I think, "a white (column), with the picture of the Fatherland engraved on it". Early twentieth-century Greek poetry, and perhaps especially Palamas, make frequent use of διασκελισμός (is there an English term?), i.e. phrases divided across verses, and repetitions (λευκή for κολώνα is found also in the first verse).
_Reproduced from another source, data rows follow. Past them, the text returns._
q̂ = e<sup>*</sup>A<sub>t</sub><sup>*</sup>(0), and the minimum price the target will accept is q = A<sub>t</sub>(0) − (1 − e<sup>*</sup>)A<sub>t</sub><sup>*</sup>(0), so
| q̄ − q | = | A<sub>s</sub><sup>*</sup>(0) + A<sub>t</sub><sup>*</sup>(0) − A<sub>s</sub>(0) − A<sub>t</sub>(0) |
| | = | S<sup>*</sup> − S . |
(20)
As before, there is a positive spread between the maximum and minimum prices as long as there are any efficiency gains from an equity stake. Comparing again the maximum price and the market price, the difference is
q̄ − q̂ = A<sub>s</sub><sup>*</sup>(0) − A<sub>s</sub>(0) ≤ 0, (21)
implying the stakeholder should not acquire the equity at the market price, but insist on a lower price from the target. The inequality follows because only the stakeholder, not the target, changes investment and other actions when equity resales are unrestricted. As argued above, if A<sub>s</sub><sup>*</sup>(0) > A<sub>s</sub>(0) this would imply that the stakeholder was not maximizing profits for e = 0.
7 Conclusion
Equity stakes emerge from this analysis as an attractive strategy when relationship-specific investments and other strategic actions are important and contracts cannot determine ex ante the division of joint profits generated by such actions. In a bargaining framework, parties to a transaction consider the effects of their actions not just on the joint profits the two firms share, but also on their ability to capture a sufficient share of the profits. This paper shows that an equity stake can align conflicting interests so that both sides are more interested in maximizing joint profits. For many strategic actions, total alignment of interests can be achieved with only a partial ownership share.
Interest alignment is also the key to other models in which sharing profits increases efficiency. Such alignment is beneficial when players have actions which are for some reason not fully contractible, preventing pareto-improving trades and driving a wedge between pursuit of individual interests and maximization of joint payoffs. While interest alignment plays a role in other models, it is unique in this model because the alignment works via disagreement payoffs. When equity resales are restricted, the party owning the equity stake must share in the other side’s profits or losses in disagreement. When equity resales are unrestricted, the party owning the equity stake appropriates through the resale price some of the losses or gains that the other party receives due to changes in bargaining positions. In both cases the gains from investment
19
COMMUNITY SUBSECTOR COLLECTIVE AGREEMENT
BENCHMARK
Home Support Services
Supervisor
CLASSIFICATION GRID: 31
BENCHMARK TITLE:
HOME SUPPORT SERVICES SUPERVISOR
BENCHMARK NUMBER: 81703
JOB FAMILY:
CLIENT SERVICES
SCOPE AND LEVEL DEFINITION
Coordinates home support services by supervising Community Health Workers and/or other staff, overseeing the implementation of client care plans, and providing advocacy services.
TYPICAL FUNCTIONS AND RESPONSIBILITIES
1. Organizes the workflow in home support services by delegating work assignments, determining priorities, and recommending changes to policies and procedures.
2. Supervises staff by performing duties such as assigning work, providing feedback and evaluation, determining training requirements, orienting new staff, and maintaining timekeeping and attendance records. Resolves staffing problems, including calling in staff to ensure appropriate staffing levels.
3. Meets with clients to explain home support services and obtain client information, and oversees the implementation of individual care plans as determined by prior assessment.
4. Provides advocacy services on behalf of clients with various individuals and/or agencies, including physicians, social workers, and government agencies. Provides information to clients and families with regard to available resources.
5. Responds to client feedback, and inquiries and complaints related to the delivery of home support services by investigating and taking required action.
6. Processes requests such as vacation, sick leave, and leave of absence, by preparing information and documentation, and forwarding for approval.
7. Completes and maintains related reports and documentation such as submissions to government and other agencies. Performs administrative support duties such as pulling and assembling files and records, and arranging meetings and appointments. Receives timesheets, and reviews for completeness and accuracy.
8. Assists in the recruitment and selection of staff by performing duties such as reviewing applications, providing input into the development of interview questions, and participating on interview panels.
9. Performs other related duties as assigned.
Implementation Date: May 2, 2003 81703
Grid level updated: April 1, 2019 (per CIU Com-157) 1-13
Also, Fatherland or rather Motherland (strikingly similar to Turkish _ana vatan_) is a very common figure in this imagery, something like la République in pre-WWII France.


----------



## Theseus (Sep 15, 2017)

Thanks, Marinos. 'Anaphora' is the repetition of a certain word or phrase at the beginning of successive lines of writing/speech or most often poetry.' The continuation of a sentence without a pause beyond the end of a line, couplet, or stanza is 'enjambment'.
Like you, I prefer the term motherland, native land or mother country. 'Fatherland' now has negative overtones.


----------



## Earion (Sep 15, 2017)

77A Queen Sophia Avenue, Athens


----------



## Earion (Sep 15, 2017)

Is it an ode? I would call it a funeral epigram.


----------



## Theseus (Sep 15, 2017)

It is properly a Νεκρική Ωδή: my mistake for the imprecision. :) Thanks for the photograph.


----------



## SBE (Sep 16, 2017)

I think some punctuation might be of help with the meaning: 
Λευκή ας βαλθεί όπου έπεσες, Κολώνα.
(Πώς έπεσες, γραφή να μη το λέη)
Λευκή, με της Πατρίδας την εικόνα.
Μόνο εκείνη ταιριάζει να σε κλαίη,
Βουβή, μαρμαρωμένη να σε κλαίη!

Λευκή, με της Πατρίδας την εικόνα= white; with the image of the motherland


----------



## Theseus (Sep 16, 2017)

Thanks, SBE.:)


----------